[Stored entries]
• • •

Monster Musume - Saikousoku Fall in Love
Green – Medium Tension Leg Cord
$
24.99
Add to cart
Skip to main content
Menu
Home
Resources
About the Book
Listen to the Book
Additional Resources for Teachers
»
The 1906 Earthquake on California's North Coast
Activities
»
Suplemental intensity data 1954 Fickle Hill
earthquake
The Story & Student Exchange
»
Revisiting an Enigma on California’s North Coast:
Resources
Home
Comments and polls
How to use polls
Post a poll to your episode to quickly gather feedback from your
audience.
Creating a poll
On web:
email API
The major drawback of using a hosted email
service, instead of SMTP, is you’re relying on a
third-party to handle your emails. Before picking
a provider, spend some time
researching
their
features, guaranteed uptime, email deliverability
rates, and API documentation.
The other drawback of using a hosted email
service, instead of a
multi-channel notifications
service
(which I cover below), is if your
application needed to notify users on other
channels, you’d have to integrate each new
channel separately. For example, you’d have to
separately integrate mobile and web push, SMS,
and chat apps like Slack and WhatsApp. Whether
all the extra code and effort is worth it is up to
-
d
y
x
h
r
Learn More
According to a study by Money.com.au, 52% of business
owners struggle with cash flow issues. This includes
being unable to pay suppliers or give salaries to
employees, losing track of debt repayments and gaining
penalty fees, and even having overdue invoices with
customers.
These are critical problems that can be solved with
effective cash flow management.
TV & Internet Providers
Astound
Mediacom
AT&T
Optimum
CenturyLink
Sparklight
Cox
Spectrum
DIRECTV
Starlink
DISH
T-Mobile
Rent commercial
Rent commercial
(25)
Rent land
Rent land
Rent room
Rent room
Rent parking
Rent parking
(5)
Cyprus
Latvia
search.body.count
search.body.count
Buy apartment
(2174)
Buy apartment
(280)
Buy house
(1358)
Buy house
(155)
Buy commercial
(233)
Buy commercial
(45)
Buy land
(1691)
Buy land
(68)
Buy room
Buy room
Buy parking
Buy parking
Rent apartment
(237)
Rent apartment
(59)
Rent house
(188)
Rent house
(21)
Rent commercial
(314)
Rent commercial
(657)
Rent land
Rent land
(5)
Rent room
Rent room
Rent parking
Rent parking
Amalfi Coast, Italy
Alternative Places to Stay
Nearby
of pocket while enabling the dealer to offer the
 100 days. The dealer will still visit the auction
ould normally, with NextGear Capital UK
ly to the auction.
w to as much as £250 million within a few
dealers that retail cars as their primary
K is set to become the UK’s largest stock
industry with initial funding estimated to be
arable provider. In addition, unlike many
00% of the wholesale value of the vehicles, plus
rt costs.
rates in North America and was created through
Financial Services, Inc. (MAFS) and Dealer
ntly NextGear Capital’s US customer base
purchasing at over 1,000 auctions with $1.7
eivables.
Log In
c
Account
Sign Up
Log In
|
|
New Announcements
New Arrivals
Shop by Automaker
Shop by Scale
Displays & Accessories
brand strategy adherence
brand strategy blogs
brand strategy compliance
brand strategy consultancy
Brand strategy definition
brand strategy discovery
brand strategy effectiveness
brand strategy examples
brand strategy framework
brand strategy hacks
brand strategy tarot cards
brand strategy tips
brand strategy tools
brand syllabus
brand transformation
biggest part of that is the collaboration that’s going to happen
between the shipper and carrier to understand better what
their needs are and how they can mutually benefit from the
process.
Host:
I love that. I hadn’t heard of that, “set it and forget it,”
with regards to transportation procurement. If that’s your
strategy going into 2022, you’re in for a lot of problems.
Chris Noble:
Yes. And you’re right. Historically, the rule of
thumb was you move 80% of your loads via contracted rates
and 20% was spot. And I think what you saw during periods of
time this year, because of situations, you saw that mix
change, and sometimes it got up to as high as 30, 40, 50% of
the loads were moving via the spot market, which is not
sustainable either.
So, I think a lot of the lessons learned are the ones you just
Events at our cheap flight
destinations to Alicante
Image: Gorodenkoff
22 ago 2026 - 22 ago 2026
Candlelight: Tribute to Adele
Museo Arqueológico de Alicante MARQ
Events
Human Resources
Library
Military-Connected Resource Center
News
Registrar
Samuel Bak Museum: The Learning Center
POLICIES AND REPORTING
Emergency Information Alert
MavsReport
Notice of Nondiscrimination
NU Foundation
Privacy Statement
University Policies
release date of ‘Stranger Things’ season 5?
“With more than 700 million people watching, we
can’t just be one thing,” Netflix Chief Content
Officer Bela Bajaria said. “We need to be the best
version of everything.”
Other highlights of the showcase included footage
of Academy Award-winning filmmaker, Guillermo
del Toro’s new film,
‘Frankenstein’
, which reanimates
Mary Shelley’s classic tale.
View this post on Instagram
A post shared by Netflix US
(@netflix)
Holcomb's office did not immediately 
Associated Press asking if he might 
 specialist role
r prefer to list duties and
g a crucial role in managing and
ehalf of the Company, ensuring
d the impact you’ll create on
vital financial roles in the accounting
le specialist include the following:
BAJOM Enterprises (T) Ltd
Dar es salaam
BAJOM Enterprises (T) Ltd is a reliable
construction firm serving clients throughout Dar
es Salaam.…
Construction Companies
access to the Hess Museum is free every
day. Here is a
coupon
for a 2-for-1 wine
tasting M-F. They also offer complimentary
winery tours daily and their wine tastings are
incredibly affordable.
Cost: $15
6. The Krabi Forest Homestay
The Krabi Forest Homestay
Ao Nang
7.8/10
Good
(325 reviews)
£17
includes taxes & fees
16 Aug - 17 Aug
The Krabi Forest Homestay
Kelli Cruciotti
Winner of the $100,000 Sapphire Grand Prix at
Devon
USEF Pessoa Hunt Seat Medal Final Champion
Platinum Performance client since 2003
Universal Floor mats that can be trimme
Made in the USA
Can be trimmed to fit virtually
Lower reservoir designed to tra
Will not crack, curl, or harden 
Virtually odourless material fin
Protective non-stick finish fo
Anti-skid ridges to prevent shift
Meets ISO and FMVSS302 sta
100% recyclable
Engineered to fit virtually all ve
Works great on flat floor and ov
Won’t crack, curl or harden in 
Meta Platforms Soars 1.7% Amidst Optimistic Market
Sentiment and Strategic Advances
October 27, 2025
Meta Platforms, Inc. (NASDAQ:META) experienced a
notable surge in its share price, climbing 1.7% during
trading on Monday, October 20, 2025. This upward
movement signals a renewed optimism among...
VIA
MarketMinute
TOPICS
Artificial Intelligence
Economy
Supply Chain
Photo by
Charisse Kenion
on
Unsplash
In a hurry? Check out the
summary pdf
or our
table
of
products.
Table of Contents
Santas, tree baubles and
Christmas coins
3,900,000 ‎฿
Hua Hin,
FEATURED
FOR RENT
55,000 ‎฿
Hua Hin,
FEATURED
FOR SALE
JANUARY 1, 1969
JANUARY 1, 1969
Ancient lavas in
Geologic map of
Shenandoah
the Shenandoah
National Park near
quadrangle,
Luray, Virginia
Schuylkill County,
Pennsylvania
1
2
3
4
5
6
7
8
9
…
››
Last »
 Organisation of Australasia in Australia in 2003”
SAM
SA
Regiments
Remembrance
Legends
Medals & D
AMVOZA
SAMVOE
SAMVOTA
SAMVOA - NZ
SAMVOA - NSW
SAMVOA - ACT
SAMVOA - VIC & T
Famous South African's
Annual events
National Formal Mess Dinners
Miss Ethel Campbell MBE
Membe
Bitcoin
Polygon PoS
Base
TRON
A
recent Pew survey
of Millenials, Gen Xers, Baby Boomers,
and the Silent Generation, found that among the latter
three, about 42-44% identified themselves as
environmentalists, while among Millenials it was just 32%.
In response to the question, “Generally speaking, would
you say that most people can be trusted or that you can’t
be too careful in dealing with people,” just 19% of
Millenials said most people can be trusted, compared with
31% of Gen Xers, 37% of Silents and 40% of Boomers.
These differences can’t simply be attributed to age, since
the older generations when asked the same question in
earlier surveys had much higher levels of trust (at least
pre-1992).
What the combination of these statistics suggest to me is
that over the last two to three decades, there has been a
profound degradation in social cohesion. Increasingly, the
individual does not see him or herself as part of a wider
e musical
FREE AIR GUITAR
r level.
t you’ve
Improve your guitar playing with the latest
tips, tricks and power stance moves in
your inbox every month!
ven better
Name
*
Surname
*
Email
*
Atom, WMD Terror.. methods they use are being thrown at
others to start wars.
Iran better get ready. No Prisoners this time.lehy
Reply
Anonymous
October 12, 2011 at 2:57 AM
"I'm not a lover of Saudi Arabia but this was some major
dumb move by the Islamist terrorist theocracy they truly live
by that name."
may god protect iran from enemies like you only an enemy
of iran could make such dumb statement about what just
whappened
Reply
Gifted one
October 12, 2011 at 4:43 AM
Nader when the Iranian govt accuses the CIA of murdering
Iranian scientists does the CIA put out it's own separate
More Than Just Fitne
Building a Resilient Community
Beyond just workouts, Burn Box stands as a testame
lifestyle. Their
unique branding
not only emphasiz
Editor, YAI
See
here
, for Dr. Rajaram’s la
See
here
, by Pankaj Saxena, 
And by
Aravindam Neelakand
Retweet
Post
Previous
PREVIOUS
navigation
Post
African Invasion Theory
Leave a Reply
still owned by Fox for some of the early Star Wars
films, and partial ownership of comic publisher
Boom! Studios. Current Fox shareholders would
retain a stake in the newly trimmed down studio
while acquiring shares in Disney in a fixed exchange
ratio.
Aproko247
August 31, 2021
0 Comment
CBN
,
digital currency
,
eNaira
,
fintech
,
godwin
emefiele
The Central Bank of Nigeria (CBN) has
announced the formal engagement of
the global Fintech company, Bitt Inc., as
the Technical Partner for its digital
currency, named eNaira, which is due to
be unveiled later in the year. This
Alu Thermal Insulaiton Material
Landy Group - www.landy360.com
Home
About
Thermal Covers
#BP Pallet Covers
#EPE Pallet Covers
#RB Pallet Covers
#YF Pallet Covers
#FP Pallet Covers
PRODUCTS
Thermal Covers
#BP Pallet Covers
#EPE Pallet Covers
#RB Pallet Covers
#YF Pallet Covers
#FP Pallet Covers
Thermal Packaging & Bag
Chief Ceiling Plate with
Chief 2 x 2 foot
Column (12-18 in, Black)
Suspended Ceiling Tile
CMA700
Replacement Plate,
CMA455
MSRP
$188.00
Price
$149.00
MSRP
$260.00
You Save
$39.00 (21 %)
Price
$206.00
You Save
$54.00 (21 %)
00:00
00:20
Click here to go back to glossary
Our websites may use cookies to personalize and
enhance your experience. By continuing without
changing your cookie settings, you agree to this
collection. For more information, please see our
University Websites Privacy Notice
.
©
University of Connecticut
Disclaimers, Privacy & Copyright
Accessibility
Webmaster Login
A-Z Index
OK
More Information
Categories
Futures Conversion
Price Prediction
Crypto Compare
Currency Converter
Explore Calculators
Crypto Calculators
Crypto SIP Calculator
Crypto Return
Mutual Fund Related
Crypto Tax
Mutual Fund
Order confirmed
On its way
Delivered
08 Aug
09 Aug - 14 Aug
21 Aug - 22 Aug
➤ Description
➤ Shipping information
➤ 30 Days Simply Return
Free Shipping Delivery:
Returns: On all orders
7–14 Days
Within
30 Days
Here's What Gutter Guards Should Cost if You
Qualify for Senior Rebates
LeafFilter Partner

• • •

**WHAT IS REQUIRED**
Pull out each line of the records above that contains the word "would", and copy those lines.

**TASK ANSWER**
In response to the question, “Generally speaking, would
Boom! Studios. Current Fox shareholders would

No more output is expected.